The figure over the Merb straightened up and looked round at him, and in this dimness, his eyes looked brown. They took on a more greenish hue as they were caught by the light of a lantern.
"I ran into your Wallop friend not long after I got back to this terra," he explained. "He said you were heading for the woods to look for Finn, but it was getting late and he didn't know where you were. I wanted to make sure you were okay. So I brought a few reinforcements just in case."
Aerrow found himself shuffling backwards, away from the soldier.
"You are," he found himself muttering as someone gently helped him to his feet. "You really are an alchemist. I mean, I knew you were, but…"
Lightning Strike smiled softly.
"Yes," he said. "Yes I am."
Piper squinted into her telescope and focused it more to make out a clearer picture.
"They're okay!" she reported. "I can see them!
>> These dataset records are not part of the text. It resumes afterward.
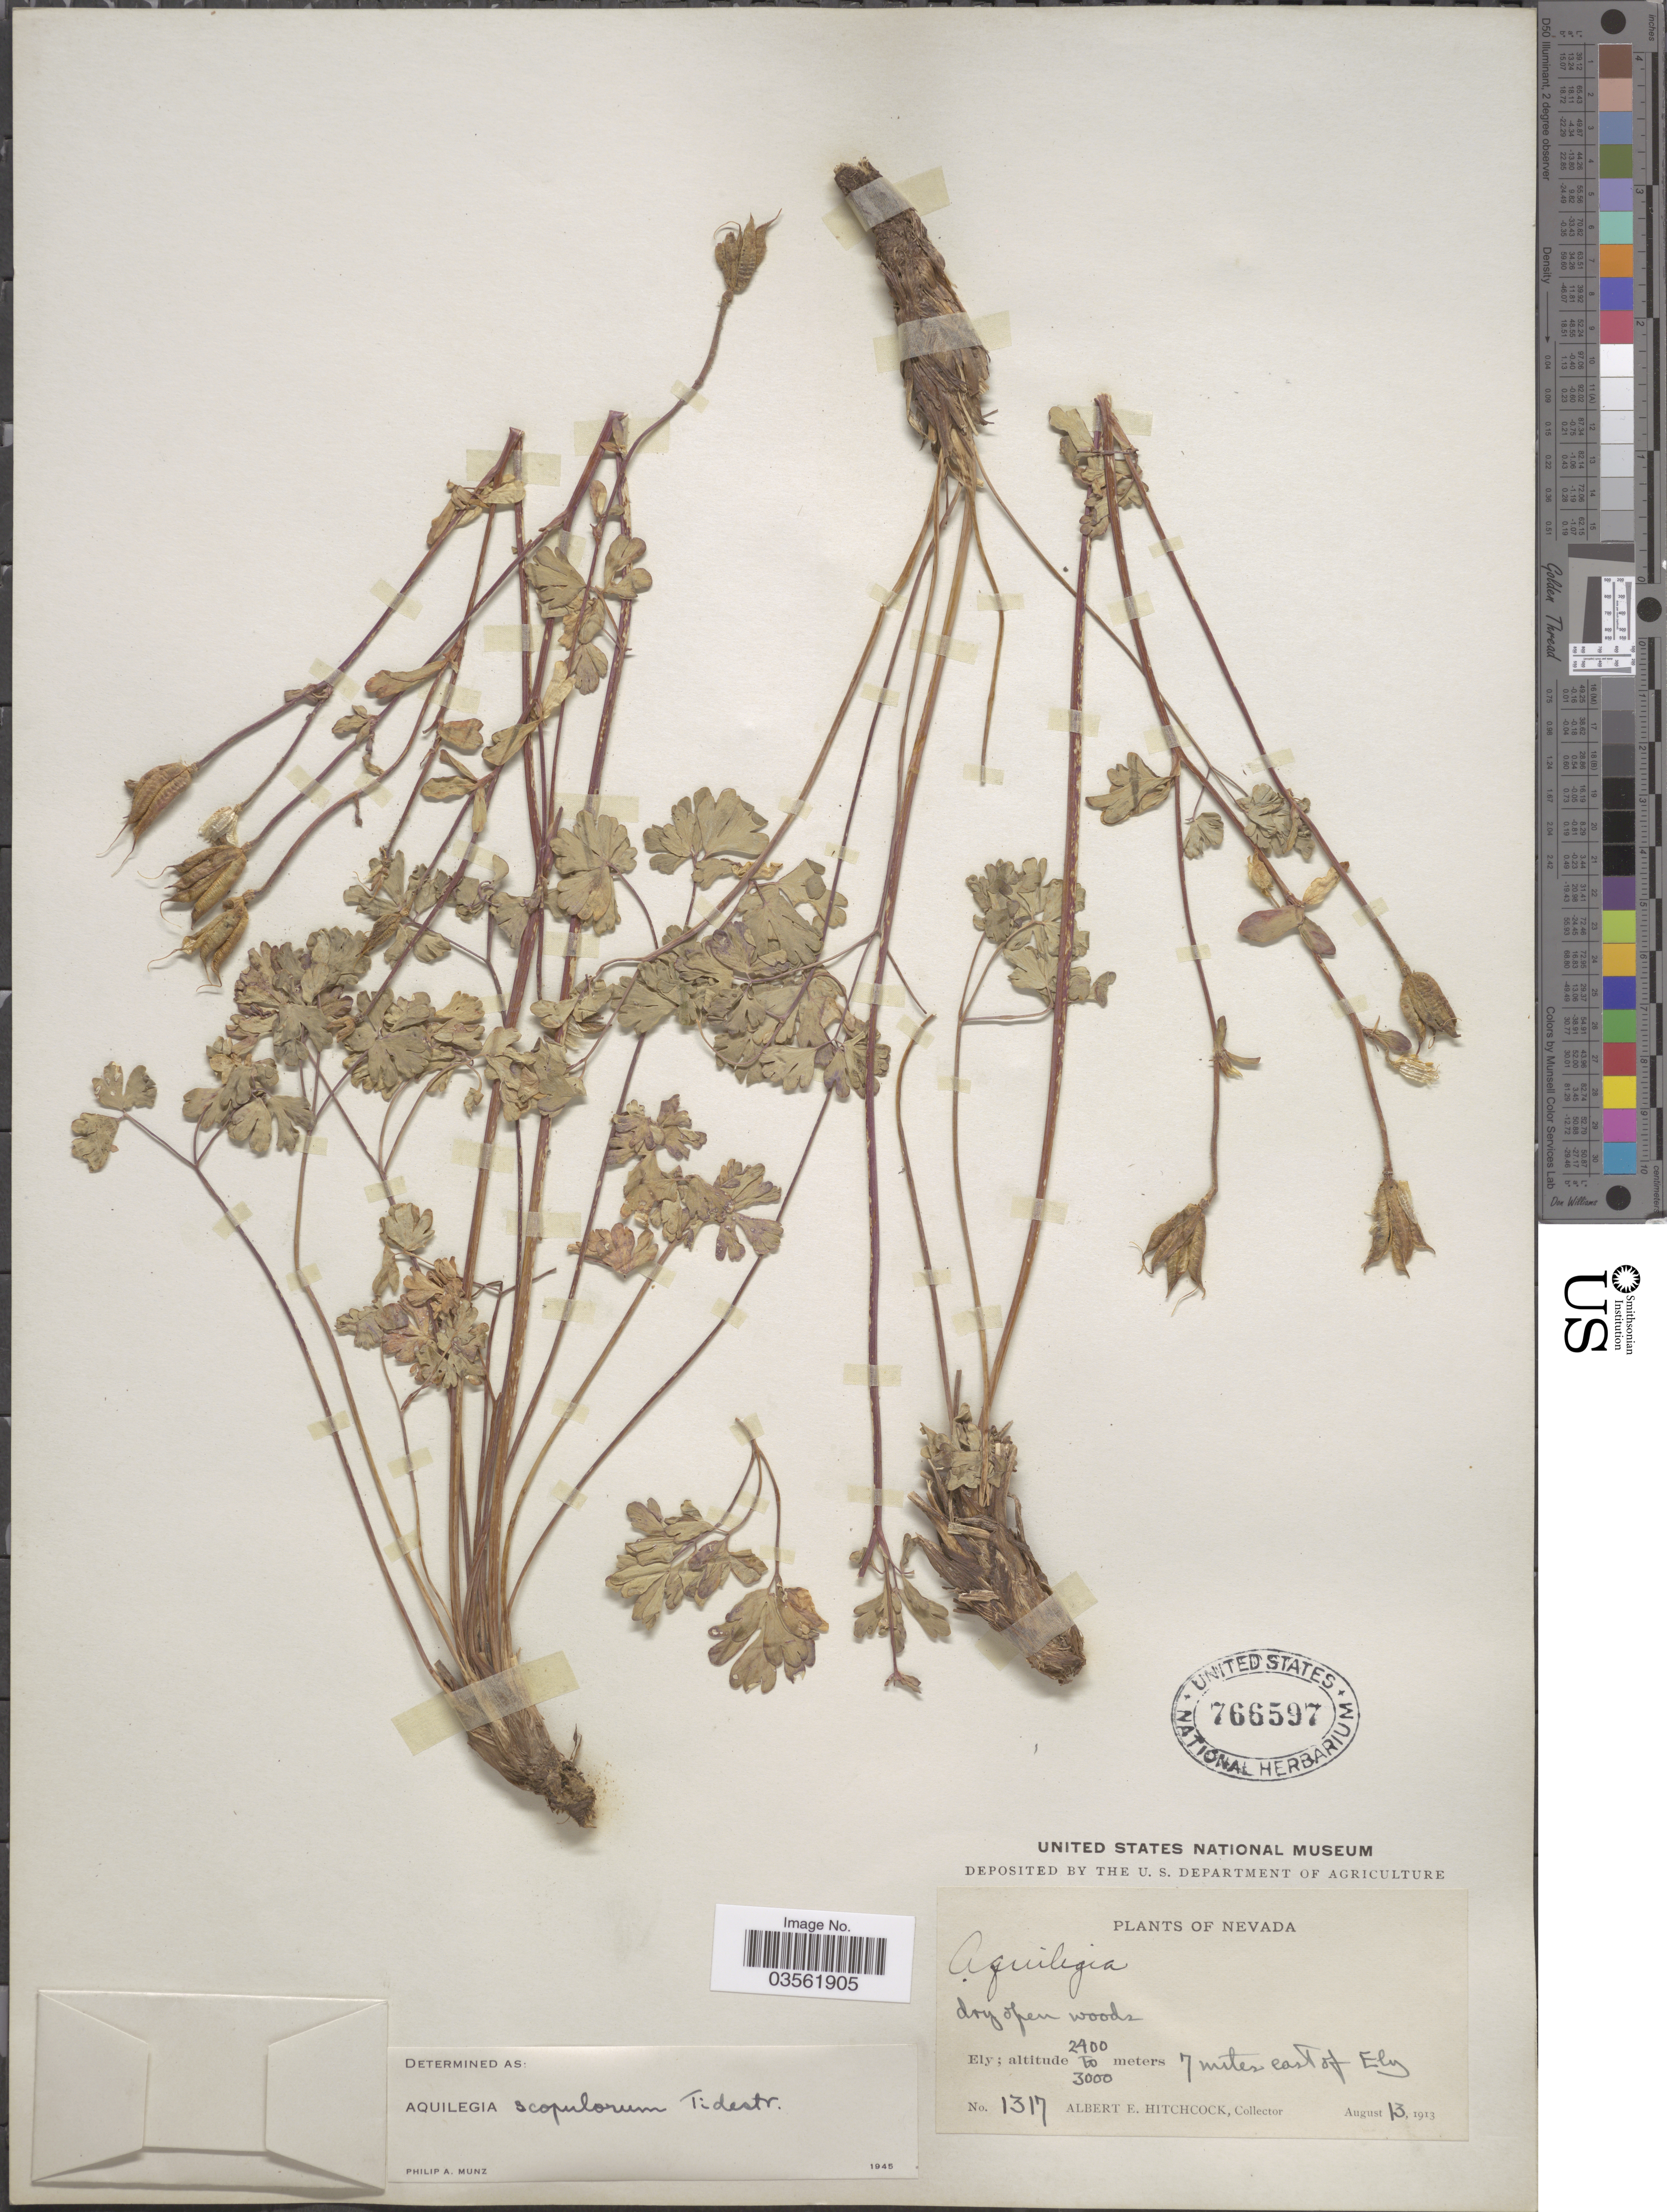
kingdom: Plantae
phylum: Tracheophyta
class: Magnoliopsida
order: Ranunculales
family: Ranunculaceae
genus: Aquilegia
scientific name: Aquilegia scopulorum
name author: Tidestr.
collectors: A. Hitchcock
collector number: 1317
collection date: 1913-08-13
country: United States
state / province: Nevada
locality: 7 miles east of Ely.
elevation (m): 2400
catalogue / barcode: US 766597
They're coming out and neither of them's lost an eye!"
The rest of the squadron collectively sighed in relief.
"Unbelievable," said Stork, and he sank to his knees with a hand over the left side of his chest. "You kids, you're killing me."
"Can I have a look?" asked Junko.
Piper nodded and passed him the telescope, and Junko's ears perked up as he caught sight of the trio, as well as the group that was with them.
"Wow," the Wallop muttered. "Aerrow and his dad look really alike."
"One's a Sky Knight and the other's a State Alchemist," murmured Stork. "I guess death wishes run in the family."
There was, suddenly, a squawk from Radarr that would likely have been "Hey!" if he'd been able to talk. In any case it got their attention, and with an expression of awkward nervousness, he pointed over one shoulder at the door.
None of them had noticed it opening.
So none of them had noticed the new arrival who stood there, holding his suitcase in one hand and scowling in annoyance at all of them.
"Why do I feel as if I've missed something?" demanded Ed.